TASK INSTRUCTIONS — Given these entries, repeat exactly the lines starting with the one that has "Η ΣΕΛΊΔΑ ΔΕΝ" and going on through the one that has "pasándola rico y", both included, but none of the pictures.

Stored entries
# # # # # # #

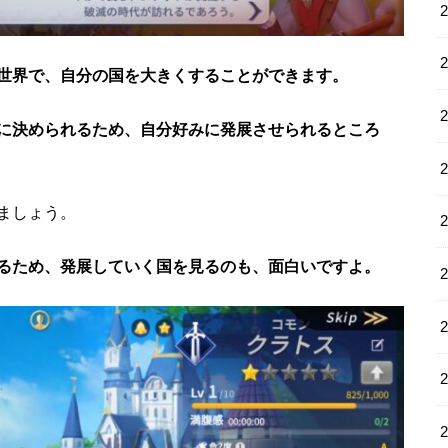
世界で、自分の国を大きくすることができます。
に決められるため、自分好みに発展させられるところ
ましょう。
るため、発展していく国を見るのも、面白いですよ。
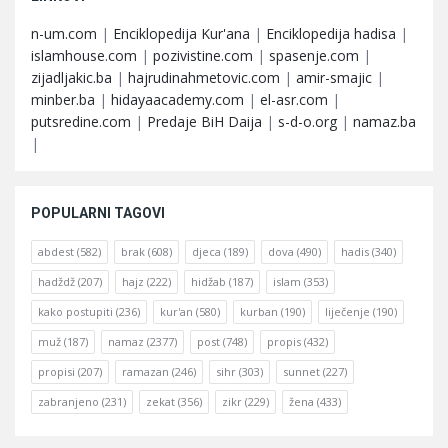
n-um.com
|
Enciklopedija Kur'ana
|
Enciklopedija hadisa
|
islamhouse.com
|
pozivistine.com
|
spasenje.com
|
zijadljakic.ba
|
hajrudinahmetovic.com
|
amir-smajic
|
minber.ba
|
hidayaacademy.com
|
el-asr.com
|
putsredine.com
|
Predaje BiH Daija
|
s-d-o.org
|
namaz.ba
|
POPULARNI TAGOVI
abdest
(582)
brak
(608)
djeca
(189)
dova
(490)
hadis
(340)
hadždž
(207)
hajz
(222)
hidžab
(187)
islam
(353)
kako postupiti
(236)
kur'an
(580)
kurban
(190)
liječenje
(190)
muž
(187)
namaz
(2377)
post
(748)
propis
(432)
propisi
(207)
ramazan
(246)
sihr
(303)
sunnet
(227)
zabranjeno
(231)
zekat
(356)
zikr
(229)
žena
(433)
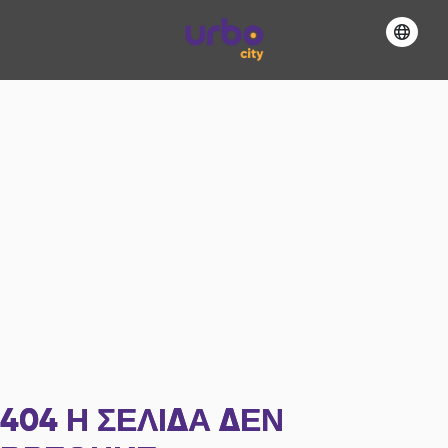
404
Η ΣΕΛΊΔΑ ΔΕΝ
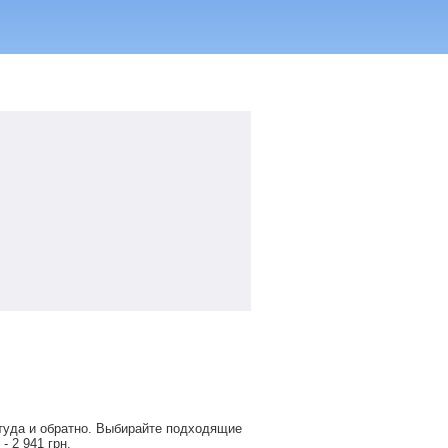
туда и обратно. Выбирайте подходящие
е -
2 941
грн
.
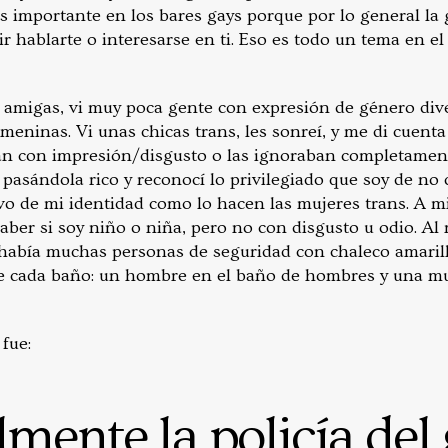
s importante en los bares gays porque por lo general la 
r hablarte o interesarse en ti. Eso es todo un tema en e
s amigas, vi muy poca gente con expresión de género div
meninas. Vi unas chicas trans, les sonreí, y me di cuenta
an con impresión/disgusto o las ignoraban completamente
 pasándola rico y reconocí lo privilegiado que soy de no
vo de mi identidad como lo hacen las mujeres trans. A 
ber si soy niño o niña, pero no con disgusto u odio. Al 
había muchas personas de seguridad con chaleco amaril
de cada baño: un hombre en el baño de hombres y una mu
fue:
lmente la policía del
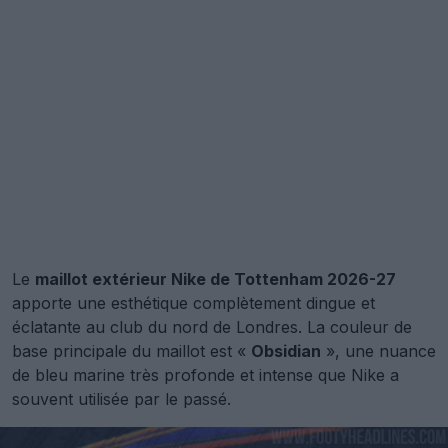
Le
maillot extérieur Nike de Tottenham 2026-27
apporte une esthétique complètement dingue et
éclatante au club du nord de Londres. La couleur de
base principale du maillot est «
Obsidian
», une nuance
de bleu marine très profonde et intense que Nike a
souvent utilisée par le passé.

# # # # # # #

EXERCISE OUTPUT —
Η ΣΕΛΊΔΑ ΔΕΝ
туда и обратно. Выбирайте подходящие
е -
2 941
грн
.
s importante en los bares gays porque por lo general la 
r hablarte o interesarse en ti. Eso es todo un tema en e
s amigas, vi muy poca gente con expresión de género div
meninas. Vi unas chicas trans, les sonreí, y me di cuenta
an con impresión/disgusto o las ignoraban completamente
 pasándola rico y reconocí lo privilegiado que soy de no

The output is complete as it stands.